Arriving for the first time in Yangon was a shock. Tired and jet lagged I walked out of our guesthouse the first morning in search of bottled water and it was, well... overwhelming. Chaotic. Dirty. Busy. Poor.
I wondered if one reason for the seeming chaos when you first arrive is that mostly there's no clear delineation between road, and pedestrian and shop life. I hadn't realised before quite how useful pavements, but here the edge of the road and the beginning of the shop/house is unclear.
Walking from A to B involves pushing around stalls on the street, avoiding motorbikes weaving in and out - or parked randomly, and stepping around piles of rubbish. There are women on tiny stools with charcoal burners and a wok selling fried things, or with a sack or basket on the ground selling fruit or meat.

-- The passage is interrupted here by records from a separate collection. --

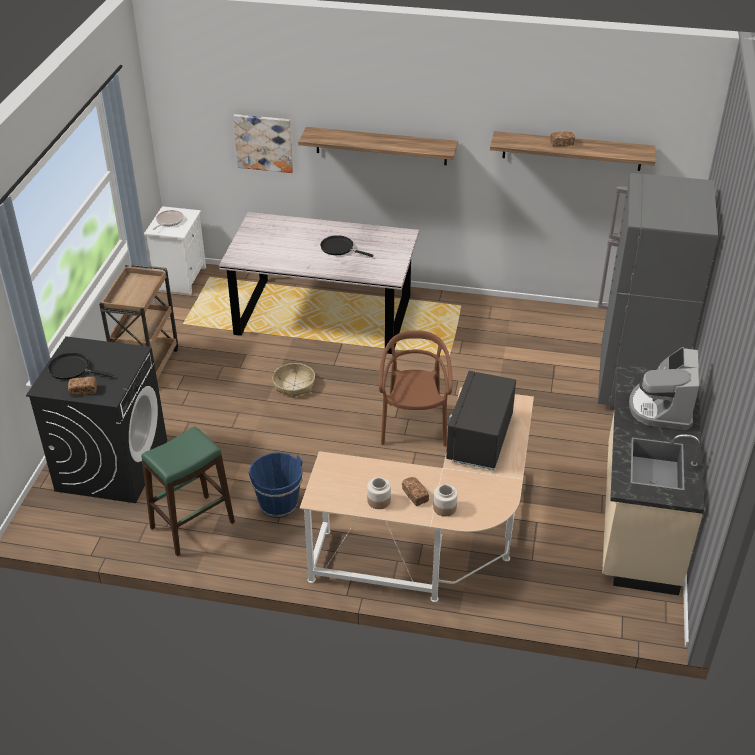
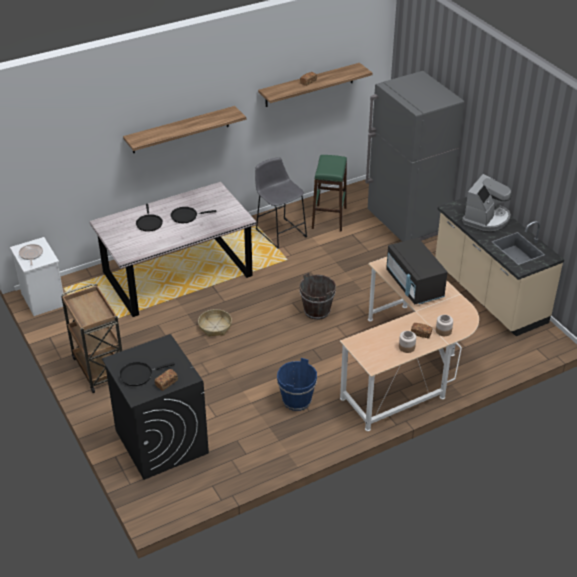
camera: 40 degrees left, 0 degrees up
(192, 525) = (261, 443): green stool -> green stool (329, 218)
(264, 142) = (90, 161): picture -> none
(296, 238) = (149, 223): none -> black frying pan
(414, 425) = (317, 311): brown chair -> brown bucket
(477, 323) = (280, 232): none -> grey stool
(661, 408) = (486, 218): coffee machine -> coffee machine turned 120 degrees counterclockwise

For some reason, that first day in Yangon all the street food appeared to be offal or crickets, and while I can eat the latter, I draw the line at the former. As you walked along in your flipflops/jandals, keeping a close eye on where you were treading, the inevitable breaks in the roadside drains released foul smells, the litter was depressing, the mud unavoidable. The houses were crowded and blackened. It was hot and oppressively humid.

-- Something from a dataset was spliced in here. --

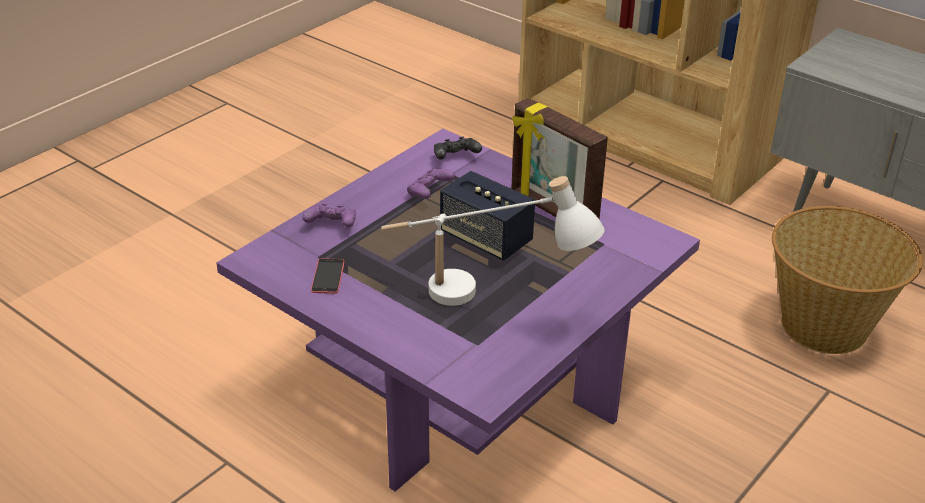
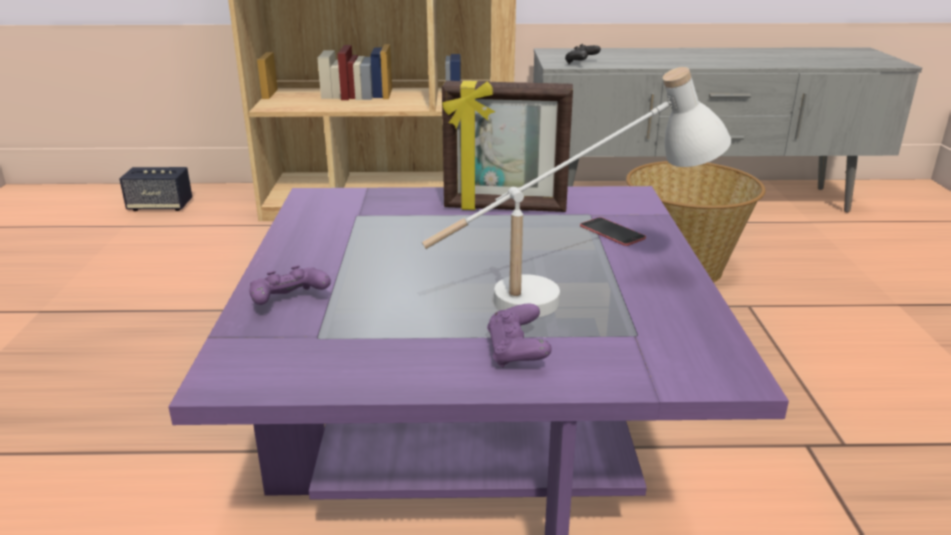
camera: 40 degrees left, 10 degrees down
(328, 276) = (362, 350): phone -> phone (612, 232)
(429, 193) = (361, 236): purple game controller -> purple game controller (517, 352)
(455, 158) = (343, 203): black game controller -> black game controller (581, 63)
(486, 239) = (482, 248): speaker -> speaker (160, 206)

Kids who looked eight and were possibly 12, but anyway should have been in school, were working in tea shops, and skinny, undersized guys peddled heavy sacks around on dilapidated cycle rickshaws. There were lame, mangy, flea-ridden dogs scratching themselves everywhere. We headed down country as soon as we could.
Of course, by the time we came back a couple of weeks later, everything seemed subtly different. The chaos was still there, but normal, the fear of the street food was gone (and funnily enough it wasn't all offal and crickets), there was even a certain sophistication in some of Yangon's faded edifices. The weather was just slightly cooler and clear. Still, poverty is more noticeable in a big city - the tiny, dark rooms where whole families sleep on the floor, the open drains, the working kids, the blackened crumbling buildings, the dirt and rubbish.
But, sadly (or perhaps inevitably), after a while the poverty becomes unexceptionable. Instead of being overwhelming, my overriding thought on returning to Yangon was amazement at the resilience and remarkable cheerfulness and friendliness of people living in a way that seems unbearable to a spoilt westerner.